For him, local sourcing is almost old news.

“I think local is becoming the expectation. If you’re not providing that, you’re falling behind the curve. That’s super evident in restaurants and I think it’s becoming more evident in hotels,” he says. “There’s better awareness. The consumer has a higher expectation. It’s very frequent, as a chef, that I’m being asked “Who grew this? Where did it come from?” There’s a real expectation for that information on a source.”

The problem for venues that serve mass quantities of food each and every night (like hotel chains), is scalability. Local produce providers are usually unable to provide the sheer volume of product needed to sate the hotel’s hungry customers. So, larger growers with a sustainable focus are needed. For Brown, that meant a partnership with Village Farms.

“With Village Farms, I saw the chance to do local at scale. Because ultimately, you can find your small purveyors — and that’s fine — but once you start doing volume or any scalability, the opportunity to use a local producer gets a lot more difficult,” he says. “With Village Farms, I saw the opportunity to be sustainable, to be local, and still manage the volume.”

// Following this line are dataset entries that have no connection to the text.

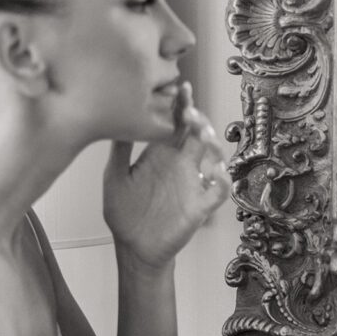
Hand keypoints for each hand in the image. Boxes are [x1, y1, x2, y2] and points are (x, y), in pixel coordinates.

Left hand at [103, 82, 230, 266]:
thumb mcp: (114, 176)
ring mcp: (193, 183)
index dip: (182, 105)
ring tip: (202, 136)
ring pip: (214, 157)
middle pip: (197, 134)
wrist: (133, 247)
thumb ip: (119, 150)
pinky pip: (218, 191)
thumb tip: (118, 119)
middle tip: (189, 113)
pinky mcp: (200, 206)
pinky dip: (222, 181)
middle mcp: (181, 164)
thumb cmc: (124, 213)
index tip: (182, 88)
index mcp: (161, 154)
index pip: (175, 123)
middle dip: (198, 120)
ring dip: (212, 145)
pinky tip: (215, 174)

Brown helped integrate Village Farms products into the hotel chain Fairmont.

“The last iteration of local is in the hotel world, and that’s harder to accomplish at volume. So I think hotels are the last to embrace it but we’re starting to see local at hotels. They’re the last ones to be really jumping on it because of the scalability,” he says, adding that larger growers like Village Farms will make local increasingly popular even at large-scale venues.
 

New York, New York

The Big Apple is known for being one of the cultural touchstones of America. The trends that dominate the five boroughs will likely leak down the coast, across the prairie and infiltrate the City of Angels. Home to some of the most discerning palettes in the U.S., food trends face a particularly rough uphill climb there. They say it about people, but it’s true for trends too, “If you make it there, you can make it anywhere.”

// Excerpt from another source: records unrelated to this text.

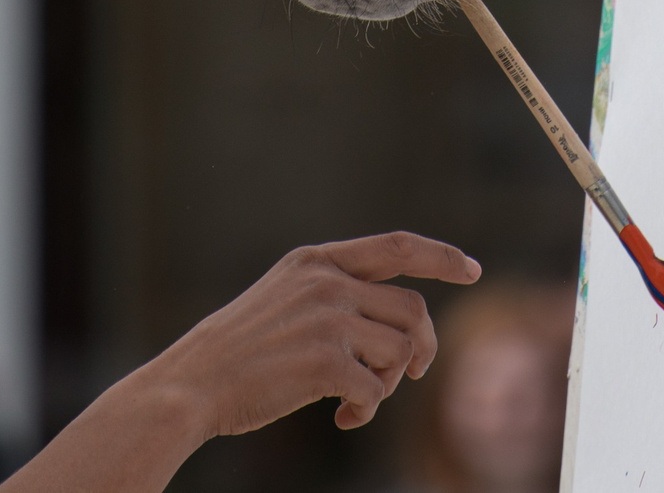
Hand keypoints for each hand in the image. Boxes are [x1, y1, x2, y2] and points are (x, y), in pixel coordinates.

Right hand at [133, 232, 480, 434]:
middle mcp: (326, 282)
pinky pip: (377, 389)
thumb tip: (403, 322)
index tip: (471, 270)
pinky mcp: (325, 362)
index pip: (397, 246)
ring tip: (360, 398)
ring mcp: (327, 320)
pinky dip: (367, 409)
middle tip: (410, 375)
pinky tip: (342, 417)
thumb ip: (335, 293)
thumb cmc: (239, 353)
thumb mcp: (284, 297)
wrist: (192, 385)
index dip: (441, 257)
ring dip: (391, 383)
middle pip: (412, 308)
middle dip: (421, 347)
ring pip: (402, 349)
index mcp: (316, 260)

Chef Natasha Pogrebinsky has made it there. The executive chef of bear restaurant (which does not capitalize the b in bear), she is a model of the American dream. A Ukrainian immigrant who was raised in Cleveland, Ohio before moving to New York, her restaurant is known for cooking “Modern Russian Cuisine,” a trend that Pogrebiksy says she invented.

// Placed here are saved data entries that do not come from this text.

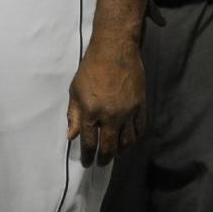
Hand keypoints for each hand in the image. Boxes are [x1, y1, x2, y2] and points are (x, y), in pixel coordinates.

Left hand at [66, 37, 145, 167]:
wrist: (114, 50)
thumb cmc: (90, 68)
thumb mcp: (75, 90)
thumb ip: (74, 114)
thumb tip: (71, 136)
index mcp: (91, 111)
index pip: (89, 142)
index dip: (88, 155)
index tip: (87, 162)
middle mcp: (110, 115)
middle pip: (109, 146)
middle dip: (104, 158)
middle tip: (101, 163)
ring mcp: (128, 112)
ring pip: (127, 141)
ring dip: (120, 151)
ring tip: (115, 154)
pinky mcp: (140, 106)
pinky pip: (140, 129)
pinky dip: (135, 138)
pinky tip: (129, 141)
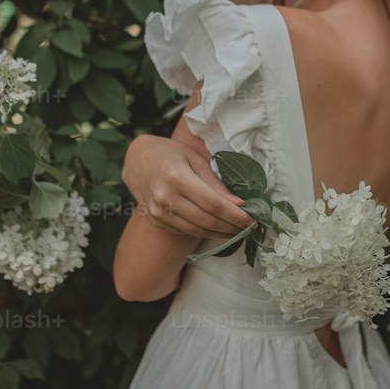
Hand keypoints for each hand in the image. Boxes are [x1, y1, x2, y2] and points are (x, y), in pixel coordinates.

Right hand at [122, 135, 254, 240]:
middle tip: (249, 228)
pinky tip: (218, 229)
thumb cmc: (170, 154)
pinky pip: (185, 231)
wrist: (137, 160)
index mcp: (177, 177)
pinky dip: (204, 232)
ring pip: (197, 230)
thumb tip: (239, 204)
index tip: (252, 219)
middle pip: (206, 221)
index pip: (213, 204)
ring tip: (237, 231)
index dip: (235, 215)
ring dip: (221, 234)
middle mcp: (165, 197)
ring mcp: (158, 212)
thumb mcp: (195, 160)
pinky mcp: (156, 221)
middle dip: (232, 227)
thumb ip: (215, 183)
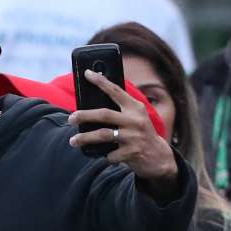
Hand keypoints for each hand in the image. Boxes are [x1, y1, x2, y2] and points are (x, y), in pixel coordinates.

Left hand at [68, 70, 177, 184]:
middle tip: (70, 118)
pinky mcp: (132, 152)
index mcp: (135, 107)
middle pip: (104, 114)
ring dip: (85, 138)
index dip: (101, 81)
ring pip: (103, 135)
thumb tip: (91, 106)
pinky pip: (110, 154)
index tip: (87, 73)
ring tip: (73, 141)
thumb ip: (120, 111)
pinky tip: (104, 155)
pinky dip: (104, 155)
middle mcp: (135, 120)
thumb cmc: (140, 134)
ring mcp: (134, 137)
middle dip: (84, 115)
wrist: (159, 157)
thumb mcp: (135, 118)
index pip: (116, 90)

And all of her dishes feature locally sourced, organic and seasonal ingredients. “All of our fruit and vegetables come from local farmer’s markets,” Pogrebinsky says.

“I base my menu around what is available in the market. When it’s corn season, we make beautiful corn chowders and risotto for our seafood dishes when it’s tomato season. When you pick out your produce — by hand — at the market you can instantly tell by smelling it — by holding it in your hand — if it is ripe,” she says.

Pogrebinksy works with farmers so they know her menu and cooking style. She then meets with them each season to go over what she’s looking for and see what they’re growing. Close communication and good planning are of paramount importance to her and her restaurant.

That emphasis on communication has helped her develop lasting relationships with farmers.

“When you establish good communication with your farmers, it’s rare that you get a bad product. There has to be a high level of respect on each side. I know that I can’t always get what I want because the weather, land and many other factors affect what crops will be available and in what quantity and quality. I have to be flexible. If I know we can’t get our standard of squash, I will be open to suggestions for substitutions, within reason, from the farmers,” she says.